The hardware on the iPads allows volunteers to swipe the barcodes on Florida driver’s licenses to pull up registered voters. Voters can then sign in electronically before casting their votes.

Sarasota County voters have previously had to wait in alphabetical lines by last name as volunteers looked for their names on large paper precinct registers and had voters sign in next to their name on registers.

For the March 25 election, which included the town’s municipal election and a Sarasota County School District referendum, Longboat Key had three new pollbooks for sign-in purposes. Each of the county’s 99 districts also had one pollbook each to get used to the new equipment and look up registered voters if they arrived at the wrong district.

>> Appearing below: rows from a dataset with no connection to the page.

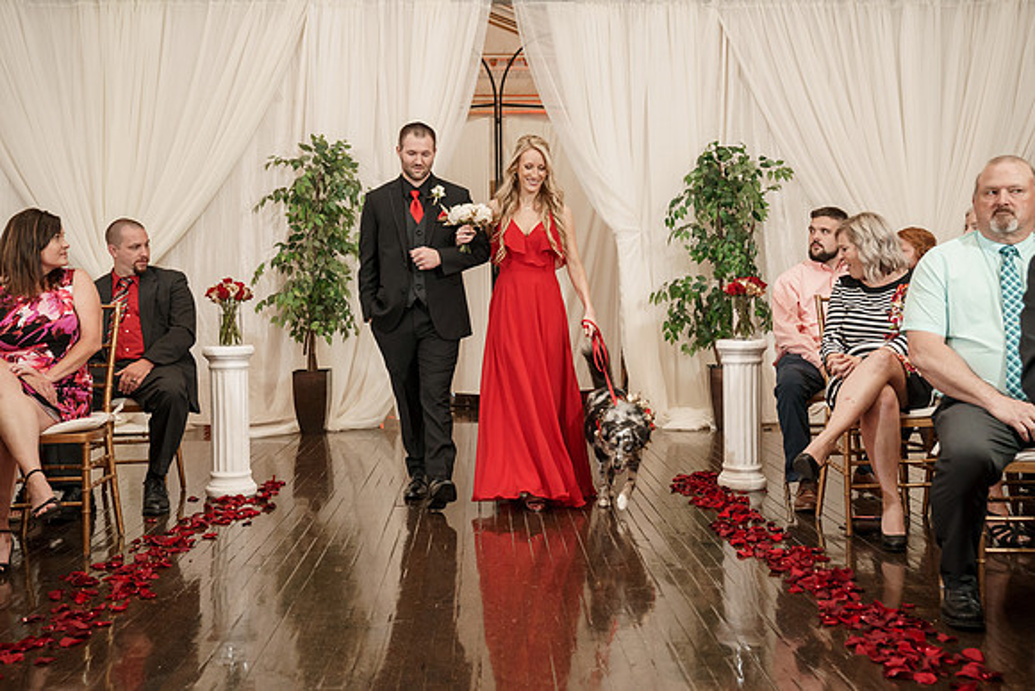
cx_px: 518
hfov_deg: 48.2
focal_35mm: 40
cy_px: 325
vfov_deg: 33.2
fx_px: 1157
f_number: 4
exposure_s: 1/160
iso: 2000
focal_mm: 38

Pollbook functions include voter lookup, verification, identification, precinct assignment, ballot assignment, voter history update and other functions such as name change, address change and/or redirecting voters to the correct voting location.

“They are working very well and are an excellent fraud preventer and voter history checker,” Dent said. “We will use them to check in all voters for the primary and their efficiency will require the use of less volunteers in the future.”

Dent said the 300 new pollbooks cost $800 each, which included the software, and were paid for last year after there was some money leftover in last year’s fiscal budget.

Dent said 42 counties in Florida use pollbooks, including the Manatee County Supervisor of Elections Office.
 
This article was changed at 4:07 p.m. March 26 to correct the price for the pollbooks.